Toward Regional Resilience: Multi-Scale Climate Variability and Atmospheric Teleconnections in Hunan, China

The mechanisms by which the regional hydroclimate responds to global climate forcing are complex, particularly in geographically heterogeneous countries like China. Focusing on Hunan Province, this study employs the Standardized Precipitation Index (SPI) derived from long-term precipitation records at 87 meteorological stations to delineate climatic sub-regions with coherent dry–wet variability. Using rotated empirical orthogonal function analysis, we systematically characterize the spatiotemporal patterns of SPI components and quantify their teleconnections with global ocean–atmosphere circulation modes. The analysis of multi-timescale SPI reveals four distinct sub-regions and a pronounced northwest–southeast dipole in long-term trends. Despite an overall reduction in annual drought, the northwestern sub-region experienced intensification. Seasonally, a pattern of spring/autumn drying versus summer/winter wetting emerged.
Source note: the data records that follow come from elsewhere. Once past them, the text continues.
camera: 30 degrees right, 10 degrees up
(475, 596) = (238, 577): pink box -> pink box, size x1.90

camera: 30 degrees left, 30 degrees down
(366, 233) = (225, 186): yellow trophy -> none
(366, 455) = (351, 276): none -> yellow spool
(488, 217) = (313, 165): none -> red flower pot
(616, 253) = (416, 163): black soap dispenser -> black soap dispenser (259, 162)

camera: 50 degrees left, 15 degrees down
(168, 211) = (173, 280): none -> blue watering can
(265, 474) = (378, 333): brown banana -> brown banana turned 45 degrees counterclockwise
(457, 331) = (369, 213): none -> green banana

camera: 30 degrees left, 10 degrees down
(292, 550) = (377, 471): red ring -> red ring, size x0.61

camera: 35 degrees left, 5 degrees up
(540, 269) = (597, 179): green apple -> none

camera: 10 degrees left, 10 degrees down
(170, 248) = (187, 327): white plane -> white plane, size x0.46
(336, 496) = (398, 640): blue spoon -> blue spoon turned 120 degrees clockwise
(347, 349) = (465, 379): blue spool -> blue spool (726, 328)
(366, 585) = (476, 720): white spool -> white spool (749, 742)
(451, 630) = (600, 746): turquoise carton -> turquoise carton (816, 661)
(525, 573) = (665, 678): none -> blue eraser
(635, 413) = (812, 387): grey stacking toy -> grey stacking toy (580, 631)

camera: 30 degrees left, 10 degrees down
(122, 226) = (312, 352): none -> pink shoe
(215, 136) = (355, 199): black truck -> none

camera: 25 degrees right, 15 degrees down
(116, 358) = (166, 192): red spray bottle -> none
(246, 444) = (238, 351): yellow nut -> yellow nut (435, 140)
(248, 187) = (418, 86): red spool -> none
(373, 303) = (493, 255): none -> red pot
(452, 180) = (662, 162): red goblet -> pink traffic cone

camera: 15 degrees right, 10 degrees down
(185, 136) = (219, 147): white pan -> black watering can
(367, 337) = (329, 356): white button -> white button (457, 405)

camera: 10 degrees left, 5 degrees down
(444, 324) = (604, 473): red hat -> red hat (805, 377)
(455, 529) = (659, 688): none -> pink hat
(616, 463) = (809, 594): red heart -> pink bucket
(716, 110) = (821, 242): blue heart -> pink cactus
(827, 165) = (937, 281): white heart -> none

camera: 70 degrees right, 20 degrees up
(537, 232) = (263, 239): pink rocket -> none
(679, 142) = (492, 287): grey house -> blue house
Wavelet analysis identified dominant interannual (2–7 years) and interdecadal (13–71 months) oscillations. These periodicities are significantly teleconnected to large-scale circulation indices (e.g., Southern Oscillation and Pacific Decadal Oscillation), with influences peaking at 16–64-month and 2–5-year scales. Importantly, the primary circulating driver differs by sub-region, revealing a complex teleconnection landscape. The findings delineate region-specific atmospheric pathways, offering insights to bolster drought preparedness and optimize water allocation, thereby enhancing climate resilience in vulnerable monsoon transition zones.